Early voting allows people to vote at their convenience, at times that fit into their lives and away from the epidemiological dangers posed by large crowds.
Democratic systems, after all, exist to serve the will of the people. Voting is about expressing preferences and reaffirming the sovereignty of the individual voice.
But, in a similar vein, if voting is such an important keystone of democratic representation, should voting, which American culture tends to foolishly and unduly emphasize as the primary means of political participation, really be that easy?
If not just rights but the responsibly of exercising them is so fundamental to democracy, should the activity of voting really fit so neatly into your day? Or should it be something that requires more time, in which the weight of the decision to be made is given more attention?
After all, although one’s vote is ultimately an expression affirming and broadcasting one’s one opinion, it’s amplified across the electorate and its result has consequences that affect others.
Though early voting is convenient, though it engenders a certain amount of adaptability into democracy, which one might ultimately carries a great deal of populist merit, it does run the risk of short-circuiting the weightiness of an election: it enables the premature casting of ballots, enabling people to make a decision they may, as political events unfold and evolve, come to regret.

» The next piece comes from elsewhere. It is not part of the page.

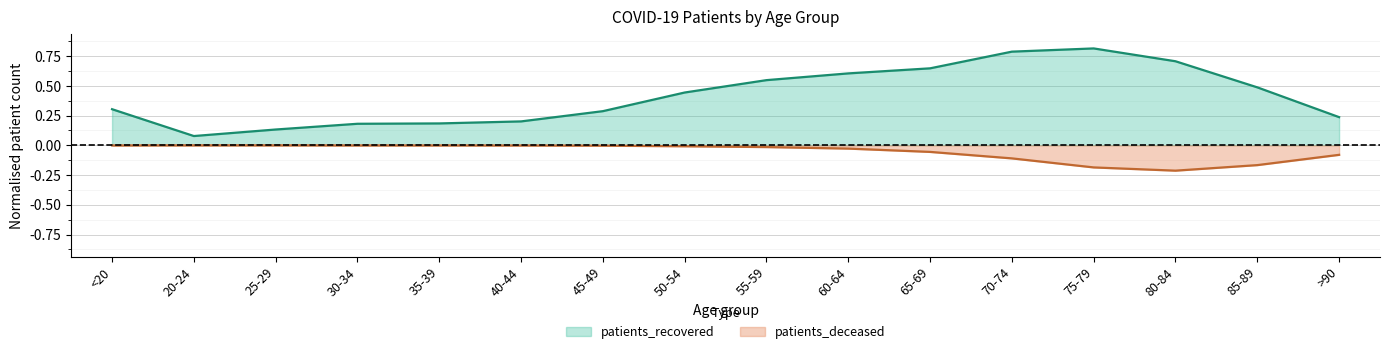

The patients_recovered series shows 0.2 at >90. True or false?

True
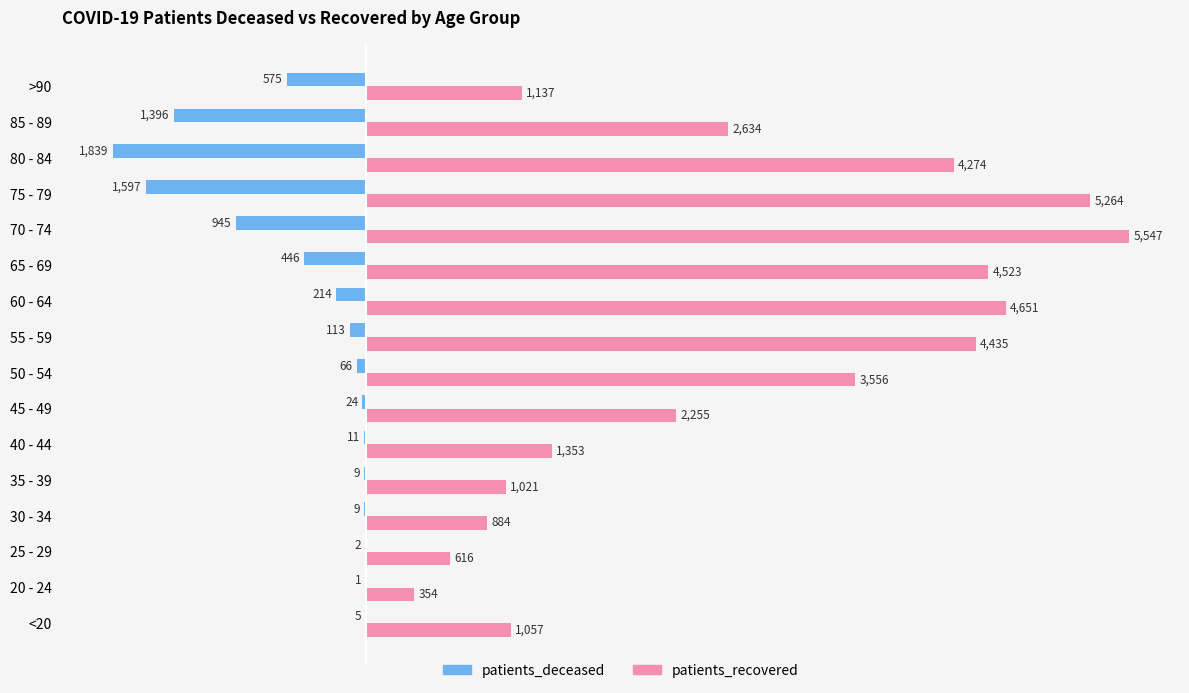

What are all the series names shown in the legend?

patients_deceased, patients_recovered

Objectively, is early voting a good or ill for elections? On the whole, it’s hard to say. Like so much that affects American politics, there is no single summary judgment of objective good or ill that can be made and applied without qualification to each member of the electorate. So much of morality in the American political system is relative: it changes from individual to individual, dependent on the determinations each person makes about what actions and decisions are best placed to orient their lives towards the good they find most compelling.